**Supplied information:**

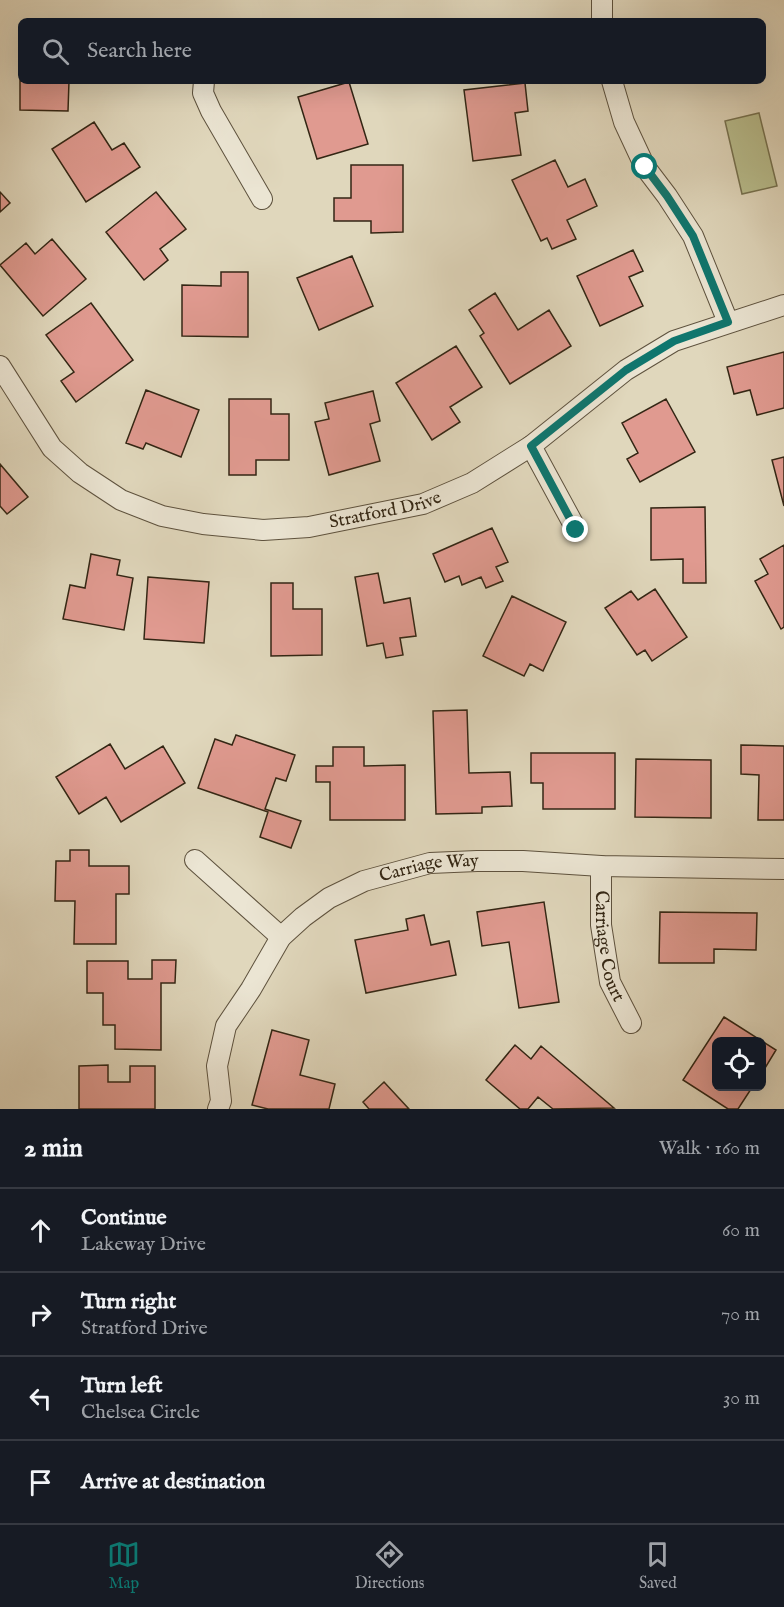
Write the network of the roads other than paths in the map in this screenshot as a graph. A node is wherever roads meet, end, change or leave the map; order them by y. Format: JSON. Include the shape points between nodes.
{"nodes":[{"id":1,"x":602,"y":0,"type":"edge"},
{"id":2,"x":602,"y":18,"type":"edge"},
{"id":3,"x":204,"y":84,"type":"edge"},
{"id":4,"x":613,"y":84,"type":"edge"},
{"id":5,"x":262,"y":200,"type":"dead end"},
{"id":6,"x":784,"y":305,"type":"edge"},
{"id":7,"x":728,"y":322,"type":"junction"},
{"id":8,"x":0,"y":366,"type":"edge"},
{"id":9,"x":531,"y":446,"type":"junction"},
{"id":10,"x":576,"y":530,"type":"dead end"},
{"id":11,"x":195,"y":860,"type":"dead end"},
{"id":12,"x":601,"y":866,"type":"junction"},
{"id":13,"x":784,"y":869,"type":"edge"},
{"id":14,"x":281,"y":937,"type":"junction"},
{"id":15,"x":631,"y":1023,"type":"dead end"},
{"id":16,"x":218,"y":1109,"type":"edge"}],
"edges":[{"from":1,"to":2,"type":"street"},
{"from":3,"to":5,"type":"street","via":[[203,93],[211,111]]},
{"from":4,"to":7,"type":"street","via":[[624,122],[645,167],[693,236]]},
{"from":6,"to":7,"type":"street","name":"Stratford Drive"},
{"from":7,"to":9,"type":"street","name":"Stratford Drive","via":[[674,341],[626,370]]},
{"from":8,"to":9,"type":"street","name":"Stratford Drive","via":[[52,448],[80,473],[121,500],[162,516],[203,524],[264,531],[309,527],[423,504],[472,483]]},
{"from":9,"to":10,"type":"street"},
{"from":11,"to":14,"type":"street"},
{"from":12,"to":13,"type":"street","name":"Carriage Way"},
{"from":12,"to":14,"type":"street","name":"Carriage Way","via":[[523,861],[430,862],[364,881],[338,894]]},
{"from":12,"to":15,"type":"street","name":"Carriage Court","via":[[601,925],[610,982]]},
{"from":14,"to":16,"type":"street","name":"Carriage Way","via":[[226,1026],[217,1066],[221,1101]]}]}
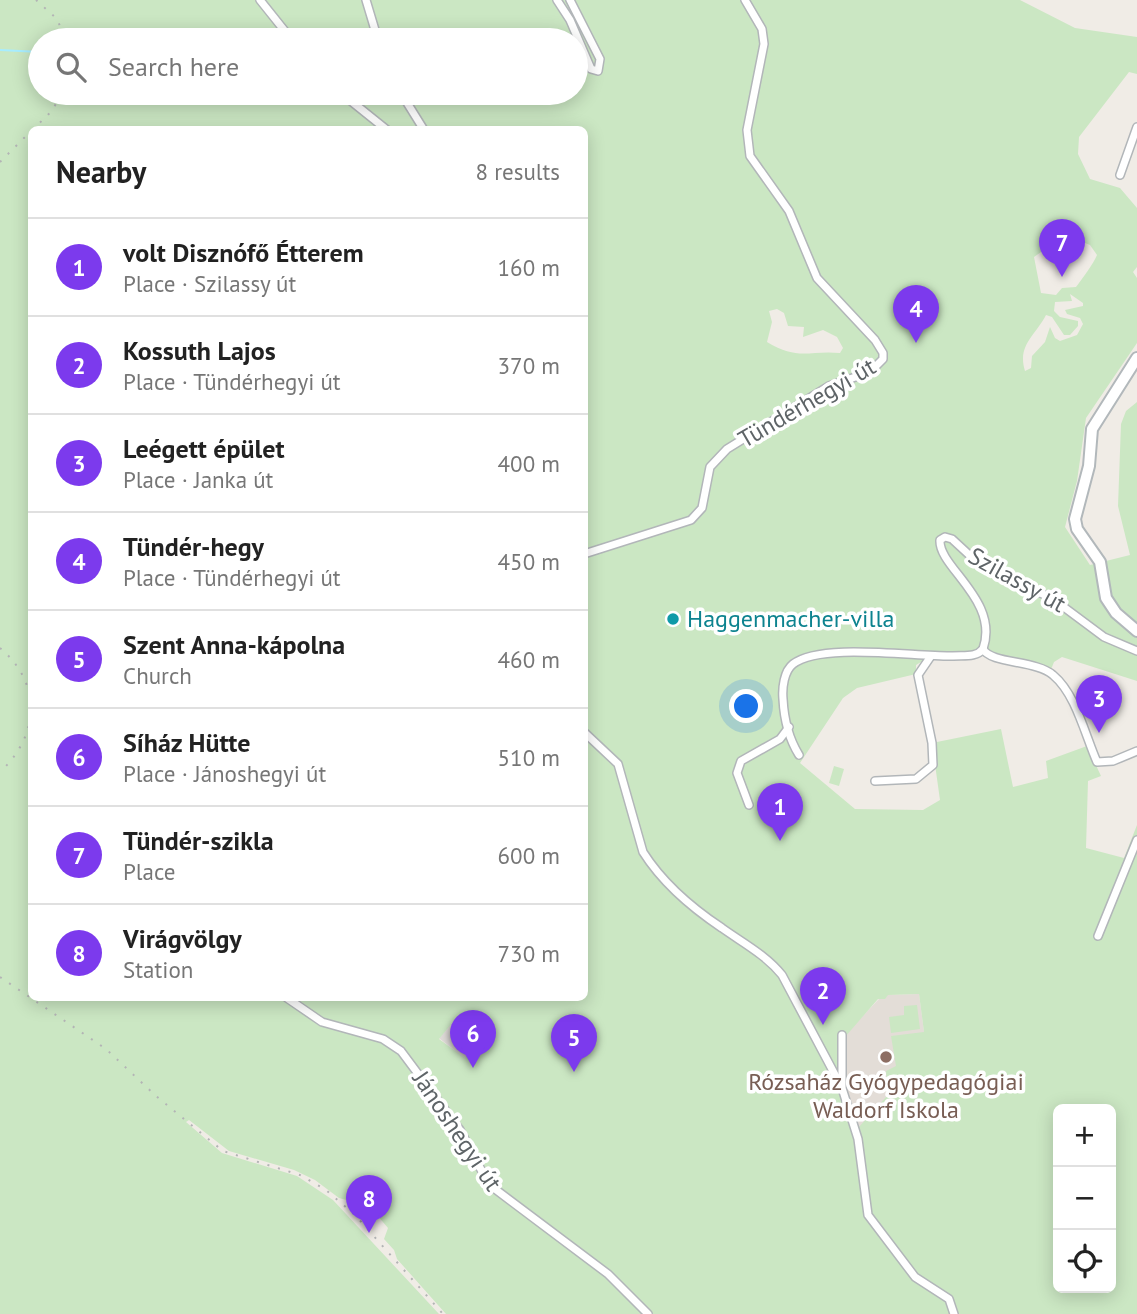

**Exercise directions:**
Repeat the records above verbatim, with no pictures in the result.

**Written answer:**
Write the network of the roads other than paths in the map in this screenshot as a graph. A node is wherever roads meet, end, change or leave the map; order them by y. Format: JSON. Include the shape points between nodes.
{"nodes":[{"id":1,"x":602,"y":0,"type":"edge"},
{"id":2,"x":602,"y":18,"type":"edge"},
{"id":3,"x":204,"y":84,"type":"edge"},
{"id":4,"x":613,"y":84,"type":"edge"},
{"id":5,"x":262,"y":200,"type":"dead end"},
{"id":6,"x":784,"y":305,"type":"edge"},
{"id":7,"x":728,"y":322,"type":"junction"},
{"id":8,"x":0,"y":366,"type":"edge"},
{"id":9,"x":531,"y":446,"type":"junction"},
{"id":10,"x":576,"y":530,"type":"dead end"},
{"id":11,"x":195,"y":860,"type":"dead end"},
{"id":12,"x":601,"y":866,"type":"junction"},
{"id":13,"x":784,"y":869,"type":"edge"},
{"id":14,"x":281,"y":937,"type":"junction"},
{"id":15,"x":631,"y":1023,"type":"dead end"},
{"id":16,"x":218,"y":1109,"type":"edge"}],
"edges":[{"from":1,"to":2,"type":"street"},
{"from":3,"to":5,"type":"street","via":[[203,93],[211,111]]},
{"from":4,"to":7,"type":"street","via":[[624,122],[645,167],[693,236]]},
{"from":6,"to":7,"type":"street","name":"Stratford Drive"},
{"from":7,"to":9,"type":"street","name":"Stratford Drive","via":[[674,341],[626,370]]},
{"from":8,"to":9,"type":"street","name":"Stratford Drive","via":[[52,448],[80,473],[121,500],[162,516],[203,524],[264,531],[309,527],[423,504],[472,483]]},
{"from":9,"to":10,"type":"street"},
{"from":11,"to":14,"type":"street"},
{"from":12,"to":13,"type":"street","name":"Carriage Way"},
{"from":12,"to":14,"type":"street","name":"Carriage Way","via":[[523,861],[430,862],[364,881],[338,894]]},
{"from":12,"to":15,"type":"street","name":"Carriage Court","via":[[601,925],[610,982]]},
{"from":14,"to":16,"type":"street","name":"Carriage Way","via":[[226,1026],[217,1066],[221,1101]]}]}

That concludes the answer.